Encargo 1:
Responde a estas preguntas sobre el artículo acerca del arte de callar:
(a) ¿Durante la intervención de quién dijo Hugo Chávez las palabras que provocaron la reacción del rey Juan Carlos?
(b) ¿Qué han hecho muchos con la frase del rey, según el artículo?
(c) ¿Qué virtud es, según el autor, la prueba más contundente de que un ciudadano está capacitado para gobernar?
Encargo 2: Prosigue el artículo sobre el arte de callar a partir de su última frase.

Documento fuente:
· · · · · · ·
Callarse
La reacción espontánea e indignada del rey Juan Carlos a las impertinentes y groseras palabras de Hugo Chávez durante la intervención del Presidente del Gobierno español, José Luis Rodríguez Zapatero, en la reunión plenaria de la Cumbre Iberoamericana, que está siendo objeto de bromas y que, convertida en la frase del año, muchos la han adoptado como politono para sus teléfonos móviles, debería ser, a mi juicio, el punto de partida para una reflexión seria sobre el silencio de los políticos y sobre el arte de callar que hemos de ejercitar todas las personas responsables.
Actualizado:Si es cierto que la palabra es la herramienta más eficaz de los políticos, también es verdad que es la más difícil de usar y que, cuando no la administran de manera adecuada, se convierte en un arma peligrosa para sus propios fines e intereses. En nuestra opinión, la prueba más contundente de que un ciudadano está dotado de la capacidad para gobernar es la evidencia de que posee la difícil virtud de la discreción -no el secretismo- que consiste, fundamentalmente, en la capacidad de gestionar las ideas, de manejar las emociones y, más concretamente, que domina la habilidad para distribuir oportunamente las presencias y las ausencias, las intervenciones y las inhibiciones. Es discreto el gobernante que interviene cuándo y cómo lo exige el guión.
· · · · · · ·
[Entradas del conjunto de datos]
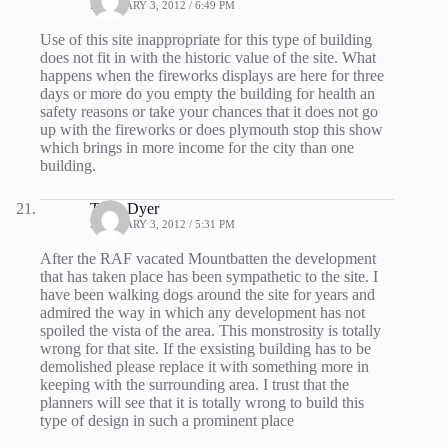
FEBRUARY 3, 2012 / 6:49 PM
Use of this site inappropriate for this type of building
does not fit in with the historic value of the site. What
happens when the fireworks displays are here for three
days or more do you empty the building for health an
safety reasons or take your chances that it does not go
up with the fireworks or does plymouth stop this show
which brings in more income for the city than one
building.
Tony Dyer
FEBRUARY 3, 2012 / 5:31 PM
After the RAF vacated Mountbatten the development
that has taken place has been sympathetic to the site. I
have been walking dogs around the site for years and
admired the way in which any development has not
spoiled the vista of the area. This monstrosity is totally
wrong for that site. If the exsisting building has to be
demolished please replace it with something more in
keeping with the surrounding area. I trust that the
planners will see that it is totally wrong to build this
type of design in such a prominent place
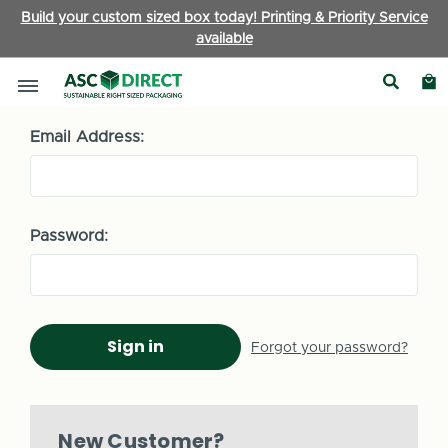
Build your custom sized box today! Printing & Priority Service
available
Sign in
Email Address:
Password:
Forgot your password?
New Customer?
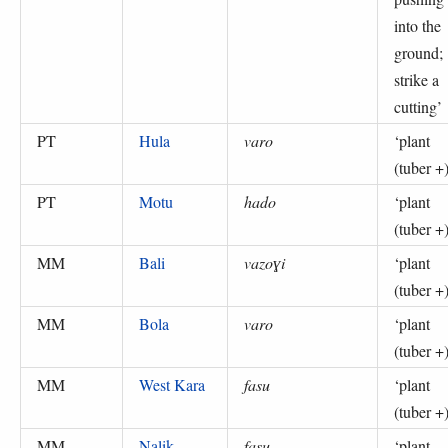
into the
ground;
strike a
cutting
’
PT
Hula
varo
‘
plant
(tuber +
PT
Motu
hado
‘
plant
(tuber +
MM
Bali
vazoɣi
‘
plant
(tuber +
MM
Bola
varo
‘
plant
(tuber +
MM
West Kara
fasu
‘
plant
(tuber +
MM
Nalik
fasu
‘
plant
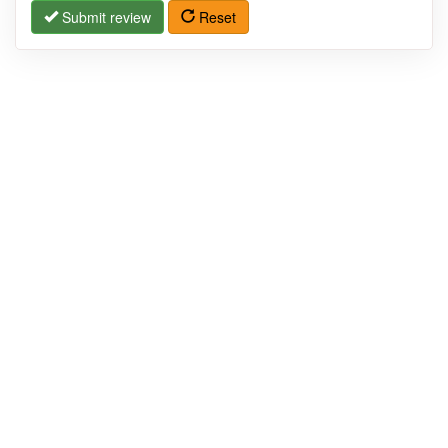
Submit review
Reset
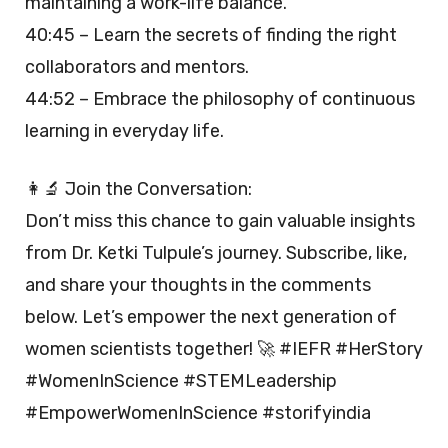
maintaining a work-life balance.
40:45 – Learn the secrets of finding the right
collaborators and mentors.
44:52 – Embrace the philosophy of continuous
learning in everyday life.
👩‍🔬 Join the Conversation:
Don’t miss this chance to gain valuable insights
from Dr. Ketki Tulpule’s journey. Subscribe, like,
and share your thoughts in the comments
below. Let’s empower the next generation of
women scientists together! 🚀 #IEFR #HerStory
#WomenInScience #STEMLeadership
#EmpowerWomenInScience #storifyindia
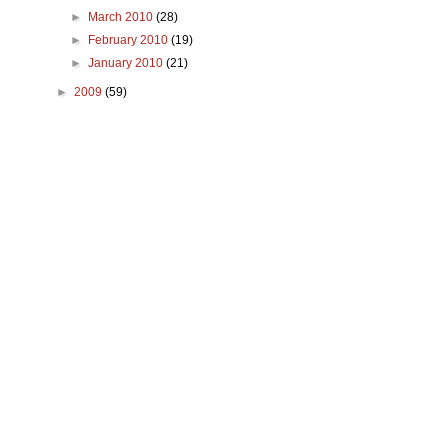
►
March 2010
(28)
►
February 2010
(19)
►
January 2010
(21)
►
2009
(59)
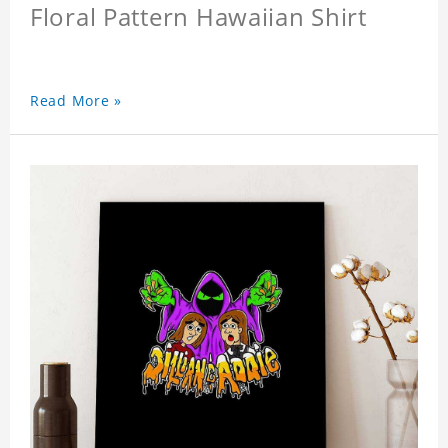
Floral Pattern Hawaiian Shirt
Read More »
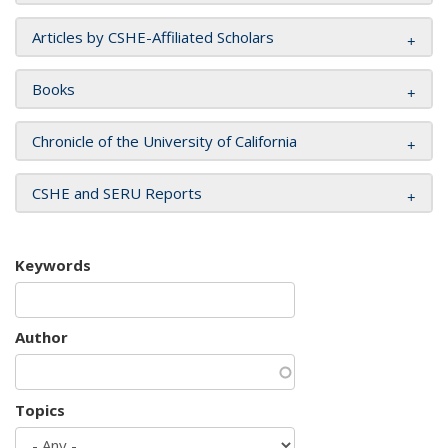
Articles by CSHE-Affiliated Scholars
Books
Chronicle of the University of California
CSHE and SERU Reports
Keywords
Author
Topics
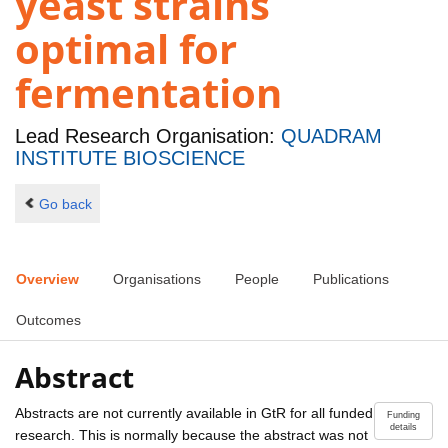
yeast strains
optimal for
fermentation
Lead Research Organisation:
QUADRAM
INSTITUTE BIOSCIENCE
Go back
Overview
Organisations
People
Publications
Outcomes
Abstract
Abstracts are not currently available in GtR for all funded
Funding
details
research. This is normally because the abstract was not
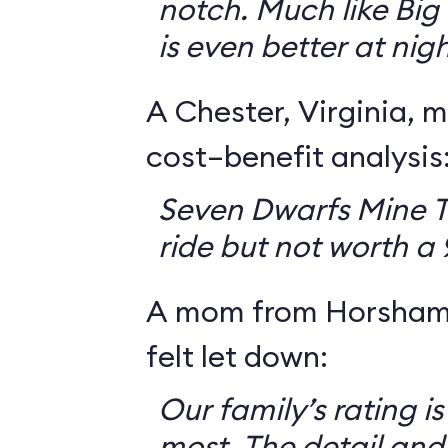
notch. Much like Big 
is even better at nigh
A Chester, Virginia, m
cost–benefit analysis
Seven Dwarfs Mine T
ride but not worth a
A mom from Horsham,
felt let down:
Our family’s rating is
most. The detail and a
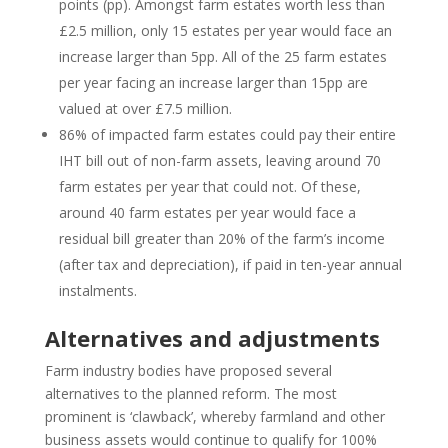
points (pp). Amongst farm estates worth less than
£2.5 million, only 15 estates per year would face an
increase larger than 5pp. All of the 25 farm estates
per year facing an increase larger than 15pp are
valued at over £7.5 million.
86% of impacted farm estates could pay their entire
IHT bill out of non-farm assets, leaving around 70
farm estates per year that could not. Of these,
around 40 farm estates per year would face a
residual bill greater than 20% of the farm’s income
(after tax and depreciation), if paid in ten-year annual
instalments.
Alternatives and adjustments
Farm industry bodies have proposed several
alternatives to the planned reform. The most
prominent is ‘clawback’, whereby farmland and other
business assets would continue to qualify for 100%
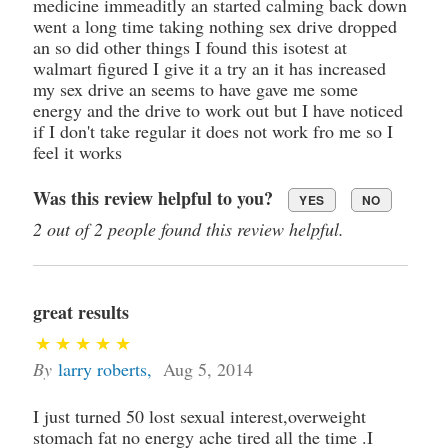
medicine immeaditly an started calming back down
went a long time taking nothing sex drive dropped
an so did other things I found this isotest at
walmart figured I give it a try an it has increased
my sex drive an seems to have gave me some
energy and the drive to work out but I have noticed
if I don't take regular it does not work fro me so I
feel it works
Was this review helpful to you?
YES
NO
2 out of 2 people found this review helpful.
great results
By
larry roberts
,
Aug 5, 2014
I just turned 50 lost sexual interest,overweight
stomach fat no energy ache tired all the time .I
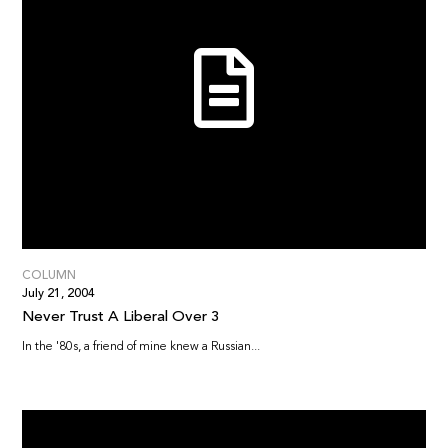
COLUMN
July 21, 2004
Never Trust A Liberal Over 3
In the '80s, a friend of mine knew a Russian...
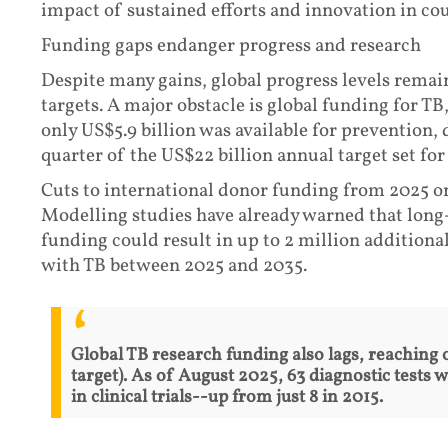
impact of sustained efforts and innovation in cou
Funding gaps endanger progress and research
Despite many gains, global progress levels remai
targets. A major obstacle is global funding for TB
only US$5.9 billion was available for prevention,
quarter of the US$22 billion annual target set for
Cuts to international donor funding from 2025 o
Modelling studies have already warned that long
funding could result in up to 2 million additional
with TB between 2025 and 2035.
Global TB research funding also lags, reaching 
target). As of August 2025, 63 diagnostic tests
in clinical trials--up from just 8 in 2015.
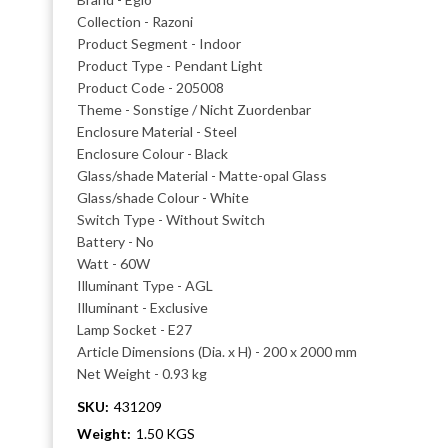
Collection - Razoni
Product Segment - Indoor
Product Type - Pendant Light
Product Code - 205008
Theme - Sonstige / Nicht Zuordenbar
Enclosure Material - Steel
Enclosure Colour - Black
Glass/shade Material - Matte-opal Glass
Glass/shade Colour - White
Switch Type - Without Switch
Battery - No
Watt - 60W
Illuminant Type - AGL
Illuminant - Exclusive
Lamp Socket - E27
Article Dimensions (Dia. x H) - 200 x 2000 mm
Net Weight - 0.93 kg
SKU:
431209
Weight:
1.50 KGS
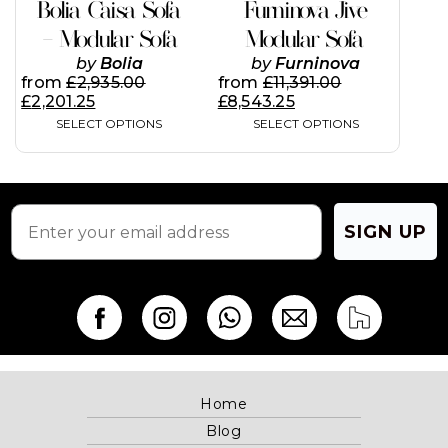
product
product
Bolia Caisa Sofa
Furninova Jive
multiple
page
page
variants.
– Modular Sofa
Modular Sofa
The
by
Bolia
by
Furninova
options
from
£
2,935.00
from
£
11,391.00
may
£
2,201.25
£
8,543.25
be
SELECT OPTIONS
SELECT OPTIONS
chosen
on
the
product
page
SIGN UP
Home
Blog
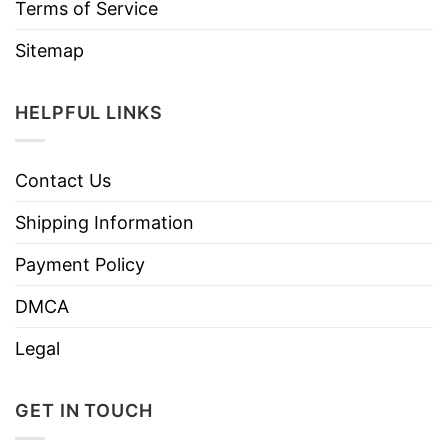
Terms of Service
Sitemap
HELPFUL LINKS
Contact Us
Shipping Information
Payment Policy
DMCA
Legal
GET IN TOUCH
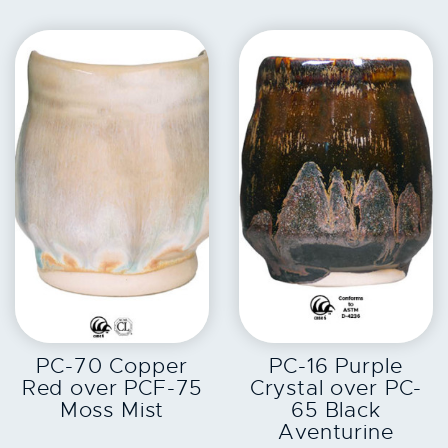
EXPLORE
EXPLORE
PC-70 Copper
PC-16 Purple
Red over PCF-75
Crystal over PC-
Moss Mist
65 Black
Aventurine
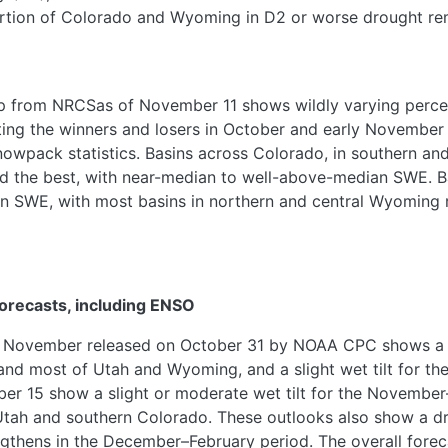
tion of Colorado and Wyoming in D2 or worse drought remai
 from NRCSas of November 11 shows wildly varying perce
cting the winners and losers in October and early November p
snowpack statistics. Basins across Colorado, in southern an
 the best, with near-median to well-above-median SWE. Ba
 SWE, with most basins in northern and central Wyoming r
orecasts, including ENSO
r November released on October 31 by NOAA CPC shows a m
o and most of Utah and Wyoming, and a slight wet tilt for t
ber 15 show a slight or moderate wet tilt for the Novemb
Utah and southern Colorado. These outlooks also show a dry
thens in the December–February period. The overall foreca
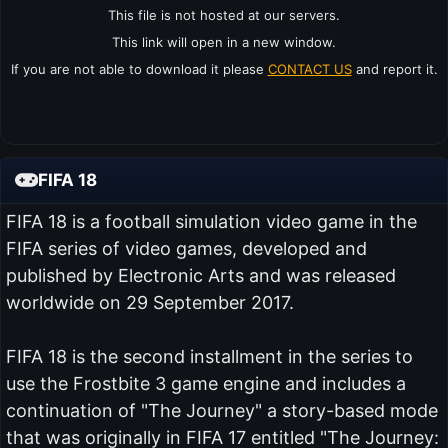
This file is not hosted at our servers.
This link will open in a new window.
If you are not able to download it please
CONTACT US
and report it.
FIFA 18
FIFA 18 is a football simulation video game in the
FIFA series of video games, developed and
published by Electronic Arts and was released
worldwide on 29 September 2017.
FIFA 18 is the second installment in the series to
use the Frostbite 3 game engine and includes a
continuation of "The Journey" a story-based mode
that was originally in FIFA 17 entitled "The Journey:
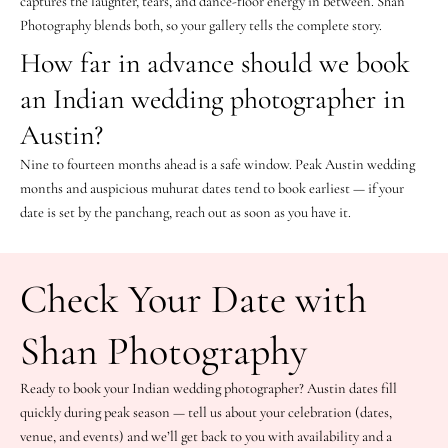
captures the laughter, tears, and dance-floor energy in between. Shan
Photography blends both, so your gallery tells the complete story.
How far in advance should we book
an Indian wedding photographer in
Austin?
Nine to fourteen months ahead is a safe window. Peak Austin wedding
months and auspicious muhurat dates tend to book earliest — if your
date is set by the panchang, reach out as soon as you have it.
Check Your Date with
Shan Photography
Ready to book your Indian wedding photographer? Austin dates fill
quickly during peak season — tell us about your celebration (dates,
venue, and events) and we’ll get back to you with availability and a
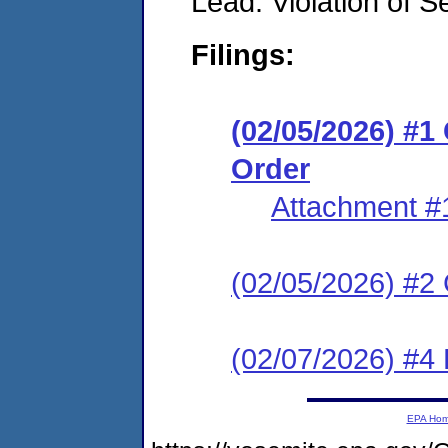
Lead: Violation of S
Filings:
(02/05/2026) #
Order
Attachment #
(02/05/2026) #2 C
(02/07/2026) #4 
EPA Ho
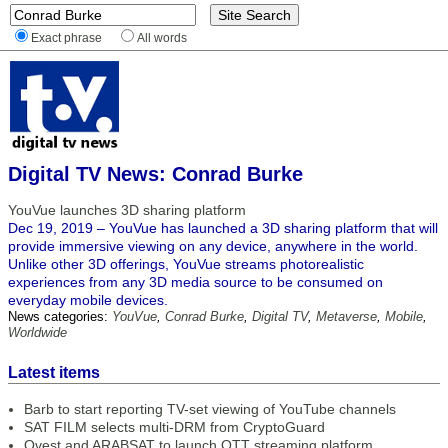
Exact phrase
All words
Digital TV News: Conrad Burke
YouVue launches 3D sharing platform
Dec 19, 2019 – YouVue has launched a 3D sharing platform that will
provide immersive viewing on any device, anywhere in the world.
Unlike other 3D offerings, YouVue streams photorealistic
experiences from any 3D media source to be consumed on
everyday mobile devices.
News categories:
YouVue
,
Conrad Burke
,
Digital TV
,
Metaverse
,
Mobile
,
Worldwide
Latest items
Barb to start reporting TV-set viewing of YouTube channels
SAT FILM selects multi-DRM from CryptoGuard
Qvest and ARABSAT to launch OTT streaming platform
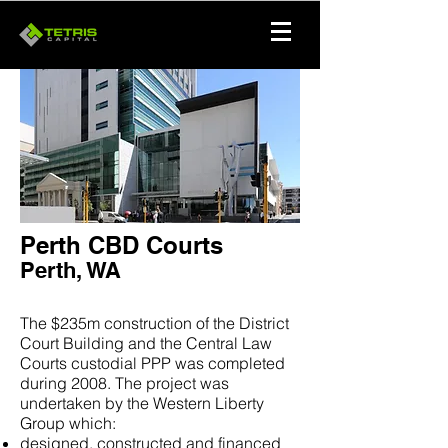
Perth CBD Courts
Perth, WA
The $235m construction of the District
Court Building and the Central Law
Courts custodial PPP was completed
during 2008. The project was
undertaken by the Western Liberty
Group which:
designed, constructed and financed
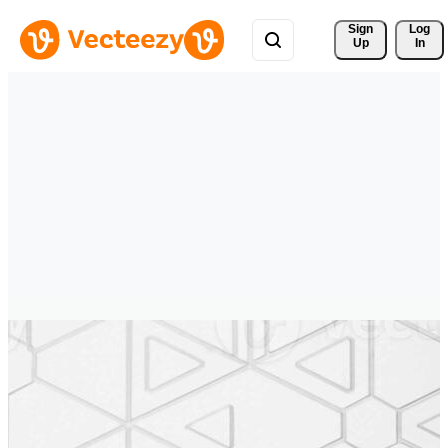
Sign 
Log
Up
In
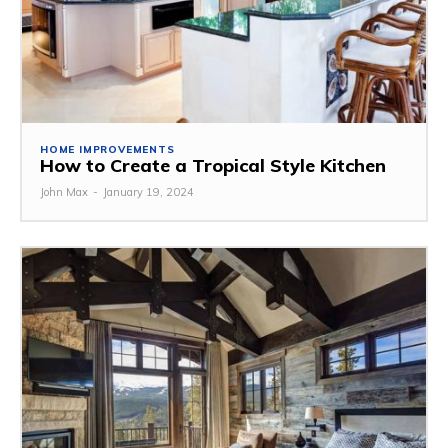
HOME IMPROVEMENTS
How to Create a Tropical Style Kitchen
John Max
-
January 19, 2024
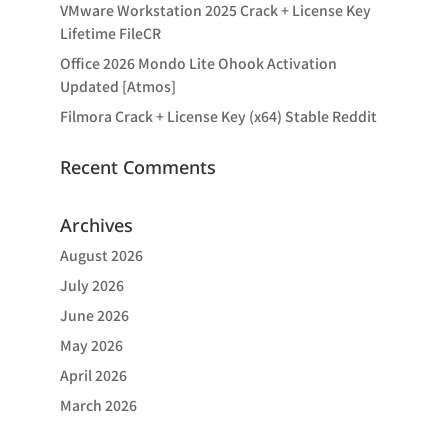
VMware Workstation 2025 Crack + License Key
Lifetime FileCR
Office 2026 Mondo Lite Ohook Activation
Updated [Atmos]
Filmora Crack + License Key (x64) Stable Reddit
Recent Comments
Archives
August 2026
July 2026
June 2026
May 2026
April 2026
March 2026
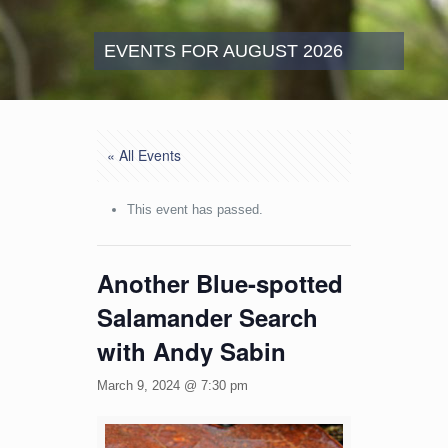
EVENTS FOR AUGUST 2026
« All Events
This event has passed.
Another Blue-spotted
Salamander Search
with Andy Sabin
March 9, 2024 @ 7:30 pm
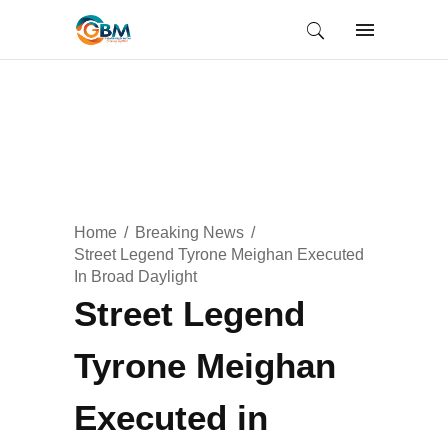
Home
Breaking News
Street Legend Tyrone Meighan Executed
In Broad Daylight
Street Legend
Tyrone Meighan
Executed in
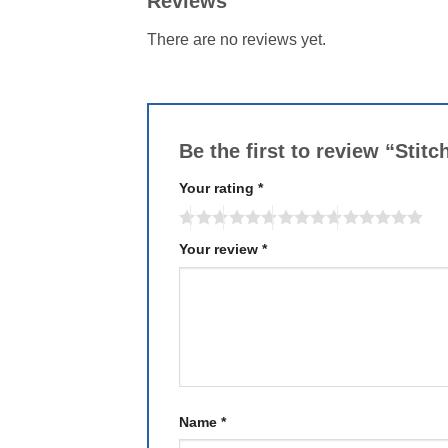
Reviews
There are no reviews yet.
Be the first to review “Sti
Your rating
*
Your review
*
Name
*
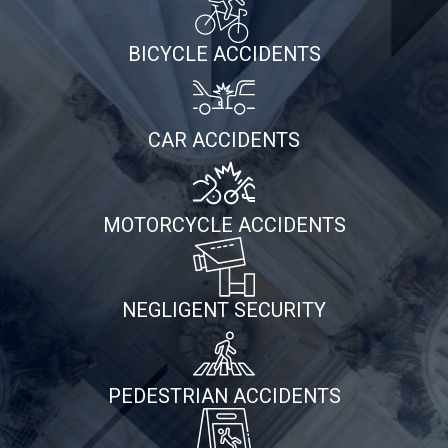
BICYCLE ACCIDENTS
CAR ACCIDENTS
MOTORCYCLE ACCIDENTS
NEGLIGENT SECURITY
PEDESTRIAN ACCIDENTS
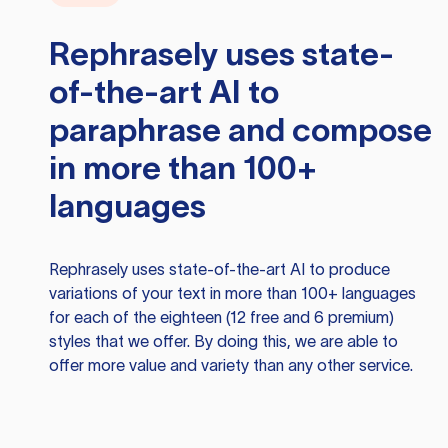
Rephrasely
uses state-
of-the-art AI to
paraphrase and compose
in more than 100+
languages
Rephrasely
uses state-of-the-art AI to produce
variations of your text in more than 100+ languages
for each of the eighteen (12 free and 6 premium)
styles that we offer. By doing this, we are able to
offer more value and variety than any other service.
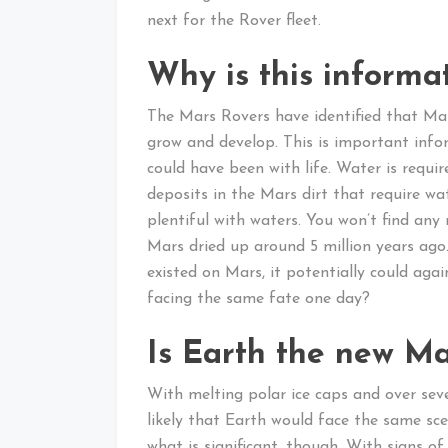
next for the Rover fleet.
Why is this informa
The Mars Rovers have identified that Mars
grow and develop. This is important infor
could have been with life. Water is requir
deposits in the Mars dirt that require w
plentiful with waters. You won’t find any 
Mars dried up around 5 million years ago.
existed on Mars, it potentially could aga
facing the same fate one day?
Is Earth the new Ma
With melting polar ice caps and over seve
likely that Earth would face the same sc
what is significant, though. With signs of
· · · · · · ·
Resultado 1:
(a) Durante la intervención de José Luis Rodríguez Zapatero, Presidente del Gobierno español, en la reunión plenaria de la Cumbre Iberoamericana.
(b) La han adoptado como politono para sus teléfonos móviles.
(c) La difícil virtud de la discreción, no el secretismo.

Resultado 2:
La discreción, no lo olvidemos, es una habilidad que, además de prudencia, sensatez y cordura, exige un elevado dominio de los resortes emotivos para intervenir en el momento justo, un tino preciso para acertar en el lugar adecuado y un pulso seguro para calcular la medida exacta, sin escatimar los esfuerzos y sin desperdiciar las energías. La indiscreción, por el contrario, puede ser una señal de torpeza o de desequilibrio, y pone de manifiesto la incapacidad para gobernar la propia vida y, por supuesto, para intervenir de manera eficaz en la sociedad. Supone siempre un peligro que, a veces, puede ser grave y mortal. El indiscreto corre los mismos riesgos que el chófer que conduce un automóvil que carece de frenos y de espejo retrovisor.
En mi opinión, el político que, como líder, conductor, comunicador y, por lo tanto, como profeta que habla en nombre de otros, en su lugar y por su encargo, ha de ser un fiel y riguroso administrador de la palabra. Es posible que, si lo meditaran detenidamente, en vez de leer libros, acudir a cursos e, incluso, contratar a especialistas para que les enseñen a hablar, llegarían a la conclusión de que necesitan ayuda, sobre todo, para aprender a callar.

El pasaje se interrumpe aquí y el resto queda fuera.